Islamic Fundamentalists Join the Debate
The regimes of Syria and Iran, which have caused many problems for citizens within their respective nations who desire a more free and democratic society, would be far more intimidated by a Middle East that was prepared to act, with allied affirmation against those who employ the tactics of terror, in a multilateral effort to protect innocent civilians in Iraq as they work toward building a society they have not yet had a chance to experience. There are many Islamic fundamentalists who do not share the terrorists' commitment to violence. They could be the most important and instrumental group in putting down terrorism and dissuading those who would join the ranks of the terrorists. Iranian and Syrian citizens do not like the tactics of Al Qaeda anymore than any civil human being likes them. The world, acting as one, could be a light to these citizens and much more of a threat to totalitarian theocratic regimes. Bush will decide to pull back American-led forces in the areas close to the Syrian border, because it is doing nothing but fueling the insurgency in Iraq. Iraq will be unable to function normally until the insurgency is brought under control and history has shown that a conventional military power will never defeat a guerrilla force without the support of its indigenous people. That is where the international focus must be.

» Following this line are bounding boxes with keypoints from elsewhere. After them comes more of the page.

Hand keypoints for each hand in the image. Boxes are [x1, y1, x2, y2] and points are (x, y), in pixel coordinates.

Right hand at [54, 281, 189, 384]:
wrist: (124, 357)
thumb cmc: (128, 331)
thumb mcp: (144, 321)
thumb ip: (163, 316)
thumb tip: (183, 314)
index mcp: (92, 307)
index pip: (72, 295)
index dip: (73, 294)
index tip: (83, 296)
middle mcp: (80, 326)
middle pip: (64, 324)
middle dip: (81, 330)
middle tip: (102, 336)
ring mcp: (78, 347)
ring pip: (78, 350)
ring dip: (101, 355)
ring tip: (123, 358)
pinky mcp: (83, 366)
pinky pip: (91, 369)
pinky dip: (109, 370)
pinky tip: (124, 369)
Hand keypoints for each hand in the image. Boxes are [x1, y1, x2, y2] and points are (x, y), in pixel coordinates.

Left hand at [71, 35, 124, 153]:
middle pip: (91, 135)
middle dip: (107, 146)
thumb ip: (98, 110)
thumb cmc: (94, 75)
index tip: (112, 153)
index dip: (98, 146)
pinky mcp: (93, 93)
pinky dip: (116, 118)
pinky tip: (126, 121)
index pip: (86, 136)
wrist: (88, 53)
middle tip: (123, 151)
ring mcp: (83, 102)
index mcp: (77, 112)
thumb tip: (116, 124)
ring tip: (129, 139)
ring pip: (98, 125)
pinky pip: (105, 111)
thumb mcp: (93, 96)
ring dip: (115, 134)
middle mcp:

Having made an unfortunate mess of the training (and the speed of training) of the Iraqi security forces up to this juncture, priority could be put on training more and more Iraqi forces - and many WATO nations could host and participate in this effort, with the US in the lead. An immediate and clear plan for training Iraq's troops, along with definite timetables for certain benchmarks to be met will be required.
When President Bush contemplates the difference between what the US troops leaving "precipitously" vs. what leaving "responsibly" means, he sees that every moral person understands that you don't just pick up stakes and leave the country, but the time has come to plan a withdrawal with a responsible plan for the international police effort. If a battle was ever worth fighting, or if a a war was ever worth winning, the American people have always known what they have to do, and they've done it boldly, decisively, with courage and ferocity. We would do it in Iraq, if it was truly an American war, an American value, or an American interest. The battle is not - and has never been for America alone, and Bush finally realizes that we never should have taken it on as such - especially when bad intelligence was politically manipulated to fit the policy in order to gain the American public's trust - and fear was used to mold public opinion. Bush finally sees that it is in the world's best interest that terrorism is put down and its root causes are addressed - and most importantly, this big idea transcends all partisan politics.
- Jude Nagurney Camwell
Blogcritics Magazine
November 2005
2 comments:
Jude, shame on you. What audacity you had to steal his idea so long before he had it. ;-)
The progressive moves naturally well ahead of the crowd.
But just can't be heard, no matter how loud.